Task details:
Copy out every line of each entry below, character for character, in the same order.

Information provided:
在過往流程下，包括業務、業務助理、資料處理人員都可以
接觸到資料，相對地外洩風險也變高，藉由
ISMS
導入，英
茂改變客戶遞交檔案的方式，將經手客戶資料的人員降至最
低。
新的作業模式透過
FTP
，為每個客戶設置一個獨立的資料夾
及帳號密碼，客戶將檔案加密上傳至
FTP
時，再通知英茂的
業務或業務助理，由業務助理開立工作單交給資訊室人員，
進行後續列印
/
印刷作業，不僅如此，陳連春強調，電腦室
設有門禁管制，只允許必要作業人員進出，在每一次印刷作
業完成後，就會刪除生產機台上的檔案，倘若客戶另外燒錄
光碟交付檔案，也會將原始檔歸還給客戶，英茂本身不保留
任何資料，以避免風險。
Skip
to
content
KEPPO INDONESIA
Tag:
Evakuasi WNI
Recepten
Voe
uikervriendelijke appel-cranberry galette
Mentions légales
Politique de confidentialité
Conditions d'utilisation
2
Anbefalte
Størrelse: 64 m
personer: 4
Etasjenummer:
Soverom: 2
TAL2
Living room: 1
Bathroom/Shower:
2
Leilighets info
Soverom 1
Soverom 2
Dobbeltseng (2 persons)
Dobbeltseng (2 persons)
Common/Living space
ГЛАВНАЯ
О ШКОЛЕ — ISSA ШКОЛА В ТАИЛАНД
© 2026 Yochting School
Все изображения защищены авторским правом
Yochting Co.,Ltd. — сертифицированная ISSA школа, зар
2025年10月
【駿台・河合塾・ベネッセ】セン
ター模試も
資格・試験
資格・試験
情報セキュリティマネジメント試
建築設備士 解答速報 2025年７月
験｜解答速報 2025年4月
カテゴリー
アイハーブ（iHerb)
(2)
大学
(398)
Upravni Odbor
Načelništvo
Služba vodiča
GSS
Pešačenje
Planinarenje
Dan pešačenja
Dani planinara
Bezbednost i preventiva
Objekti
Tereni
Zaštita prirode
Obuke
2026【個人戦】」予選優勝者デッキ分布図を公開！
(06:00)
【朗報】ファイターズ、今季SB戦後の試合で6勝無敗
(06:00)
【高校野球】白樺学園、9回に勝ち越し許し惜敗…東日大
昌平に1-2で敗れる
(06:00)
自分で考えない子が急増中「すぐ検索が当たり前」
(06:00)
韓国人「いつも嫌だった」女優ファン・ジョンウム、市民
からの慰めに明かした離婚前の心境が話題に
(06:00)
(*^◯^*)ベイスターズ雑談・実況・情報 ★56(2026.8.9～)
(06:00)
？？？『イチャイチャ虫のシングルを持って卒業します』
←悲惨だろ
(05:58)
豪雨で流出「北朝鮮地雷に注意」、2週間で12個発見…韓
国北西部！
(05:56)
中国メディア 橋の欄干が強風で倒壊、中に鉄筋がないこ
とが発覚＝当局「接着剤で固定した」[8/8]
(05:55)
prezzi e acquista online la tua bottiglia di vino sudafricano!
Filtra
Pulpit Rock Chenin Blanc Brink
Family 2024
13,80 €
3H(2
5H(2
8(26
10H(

Task response:
在過往流程下，包括業務、業務助理、資料處理人員都可以
接觸到資料，相對地外洩風險也變高，藉由
ISMS
導入，英
茂改變客戶遞交檔案的方式，將經手客戶資料的人員降至最
低。
新的作業模式透過
FTP
，為每個客戶設置一個獨立的資料夾
及帳號密碼，客戶將檔案加密上傳至
FTP
時，再通知英茂的
業務或業務助理，由業務助理開立工作單交給資訊室人員，
進行後續列印
/
印刷作業，不僅如此，陳連春強調，電腦室
設有門禁管制，只允許必要作業人員進出，在每一次印刷作
業完成後，就會刪除生產機台上的檔案，倘若客戶另外燒錄
光碟交付檔案，也會將原始檔歸還給客戶，英茂本身不保留
任何資料，以避免風險。
Skip
to
content
KEPPO INDONESIA
Tag:
Evakuasi WNI
Recepten
Voe
uikervriendelijke appel-cranberry galette
Mentions légales
Politique de confidentialité
Conditions d'utilisation
2
Anbefalte
Størrelse: 64 m
personer: 4
Etasjenummer:
Soverom: 2
TAL2
Living room: 1
Bathroom/Shower:
2
Leilighets info
Soverom 1
Soverom 2
Dobbeltseng (2 persons)
Dobbeltseng (2 persons)
Common/Living space
ГЛАВНАЯ
О ШКОЛЕ — ISSA ШКОЛА В ТАИЛАНД
© 2026 Yochting School
Все изображения защищены авторским правом
Yochting Co.,Ltd. — сертифицированная ISSA школа, зар
2025年10月
【駿台・河合塾・ベネッセ】セン
ター模試も
資格・試験
資格・試験
情報セキュリティマネジメント試
建築設備士 解答速報 2025年７月
験｜解答速報 2025年4月
カテゴリー
アイハーブ（iHerb)
(2)
大学
(398)
Upravni Odbor
Načelništvo
Služba vodiča
GSS
Pešačenje
Planinarenje
Dan pešačenja
Dani planinara
Bezbednost i preventiva
Objekti
Tereni
Zaštita prirode
Obuke
2026【個人戦】」予選優勝者デッキ分布図を公開！
(06:00)
【朗報】ファイターズ、今季SB戦後の試合で6勝無敗
(06:00)
【高校野球】白樺学園、9回に勝ち越し許し惜敗…東日大
昌平に1-2で敗れる
(06:00)
自分で考えない子が急増中「すぐ検索が当たり前」
(06:00)
韓国人「いつも嫌だった」女優ファン・ジョンウム、市民
からの慰めに明かした離婚前の心境が話題に
(06:00)
(*^◯^*)ベイスターズ雑談・実況・情報 ★56(2026.8.9～)
(06:00)
？？？『イチャイチャ虫のシングルを持って卒業します』
←悲惨だろ
(05:58)
豪雨で流出「北朝鮮地雷に注意」、2週間で12個発見…韓
国北西部！
(05:56)
中国メディア 橋の欄干が強風で倒壊、中に鉄筋がないこ
とが発覚＝当局「接着剤で固定した」[8/8]
(05:55)
prezzi e acquista online la tua bottiglia di vino sudafricano!
Filtra
Pulpit Rock Chenin Blanc Brink
Family 2024
13,80 €
3H(2
5H(2
8(26
10H(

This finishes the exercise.